Soeprapto dalam hal itu mengetahui tindak-tanduk Hoegeng sebagai polisi yang berintegritas. Maka, Hoegeng diberikan tugas untuk memberantas korupsi, smokel (penyelundupan), dan perjudian di Medan. Tugas itu tak membuat nyali Hoegeng ciut meski sempat muncul keinginan untuk menolak penugasan dengan sederet alasan.
Setelahnya, Hoegeng mengambil tantangan sebagai polisi yang bekerja di bidang kriminal. Namun, sebelum berangkat Hoegeng mulai mencari banyak referensi terkait tempat penugasan baru. Agar hapal medan kerja, pikirnya. Pucuk dicinta ulam tiba. Paman Hoegeng, Abdulkadir Widjojoatmodjo telah mendengar penugasan Hoegeng yang baru.
Lantaran itu Hoegeng segera diminta berkunjung ke rumahnya. Di tengah kunjungan itu, paman Hoegeng segera mengenalkan Hoegeng kepada seorang keturunan bangsawan Melayu-Langkat yang juga perwira Polri, Teuku Aziz. Darinya Hoegeng banyak menggali Informasi. Beberapa di antaranya informasi mengenai situasi kriminal terkini di Sumut.
Begitu pula soal kelompok penguasa peta hitam perjudian dan penyelundupan di Medan, yang dalam bahasa Hoegengdisebut China Medan. Aziz meminta Hoegeng berhati-hati dengan China Medan karena biasanya pejabat kepolisian yang baru sering dikerumuni China Medan. Mereka sering memberi hadiah-hadiah menggiurkan supaya bisnis haram langgeng tanpa gangguan.
Tak lama setelah resmi menginjakkan kaki di Medan pada 1956, Hoegeng langsung beraksi. Ia menolak kompromi dan tak mau disuap oleh kelompok China Medan. Semakin hari Hoegeng makin paham pola kriminal di Medan. Dalam kegiatan perjudian dan smokel, misalnya. Rata-rata kegiatan itu dimodali dan diselenggarakan oleh China Medan.

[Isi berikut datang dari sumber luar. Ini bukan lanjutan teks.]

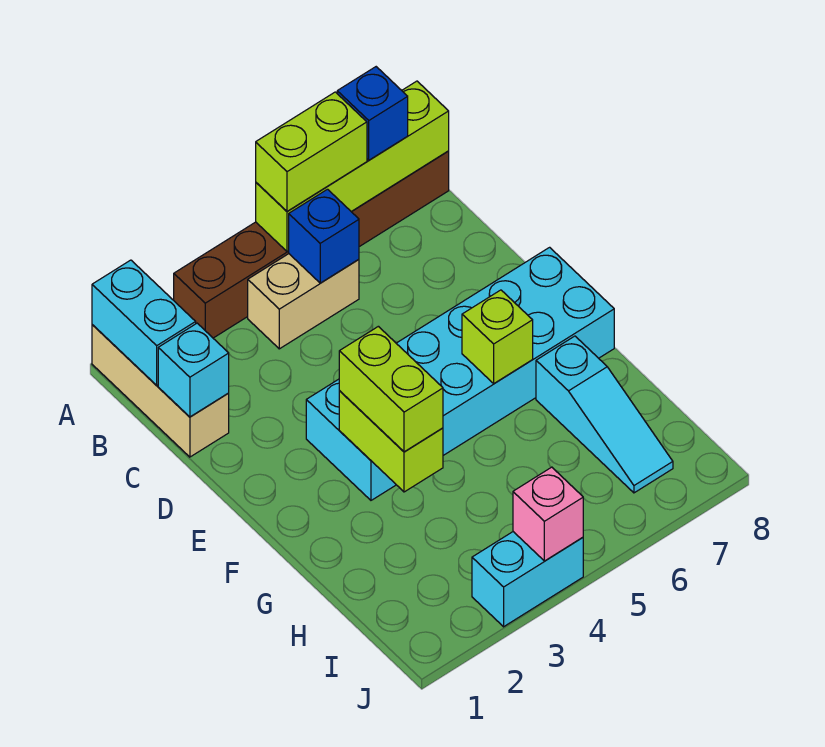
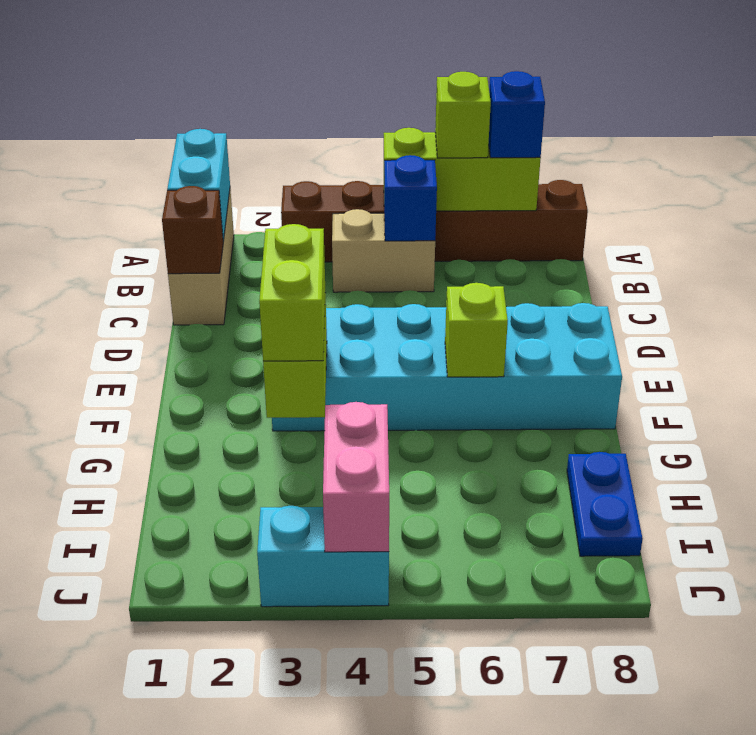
lime 1x4 brick [256,81,449,252] -> lime 1x3 brick [384,128,541,211]
lime 1x2 brick [256,92,367,211] -> lime 1x1 brick [435,72,491,158]
cyan 1x1 brick [158,323,229,417] -> brown 1x1 brick [162,186,223,274]
cyan 1x3 slope [536,336,673,493] -> none
none -> blue 1x2 plate [567,452,643,556]
pink 1x1 brick [513,467,583,561] -> pink 1x2 brick [323,402,389,552]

Mereka juga banyak dilindungi (backing) oleh oknum-oknum ABRI juga polisi. Hoegeng tak peduli. Selama mereka melakukan kejahatan, maka Hoegeng berkewajiban memberantas China Medan dan “kacung-kacung” berseragam aparat penegak hukum.
Hoegeng lalu berkoordinasi dengan banyak pihak, seperti Kepala Bagian Mobile Brigade, AKP Mauluhi Sitepu dan Kepala Bagian Umum AKP Partoyo. Mereka kemudian bersama-sama dengan Hoegeng turun langsung ke lapangan untuk mengungkap ragam kasus kriminal.
“Karena tak mau berkompromi, Hoegeng juga tak jarang menghadapi ancaman pembunuhan. Salah satunya, saat Hoegeng dijadikan sasaran penembak jitu (sniper) ketika bertugas di kawasan pinggiran hutan di Kota Medan," tulis Aris Santoso dkk dalam buku Hoegeng: Oase Menyejukkan di Tengah Perilaku Koruptif Para Pemimpin Bangsa (2009).
Dalam masa itu Hoegeng dan AKP Mauluhi Sitepu pernah hampir berhasil menangkap oknum polisi berpangkat Komisaris Polisi Kelas II yang bekerja sama dalam penyendupan dengan China Medan. Tak bisa terang-terangan melawan Hoegeng, polisi korup itu kemudian ingin balas dendam dengan cara tak biasa: ilmu hitam.
Imbasnya, Hoegeng sempat jatuh sakit, konon karena guna-guna. Semenjak sakit itu Hoegeng berpasrah diri pada Yang Maha Kuasa. Meski begitu dukun yang menjampi Hoegeng muncul dan minta maaf. Hoegeng disembuhkan dan si dukun justru mendapat maaf dari Hoegeng, bukan dihukum. Sementara sang polisi korup langsung meminta pensiun supaya tak dihukum berat.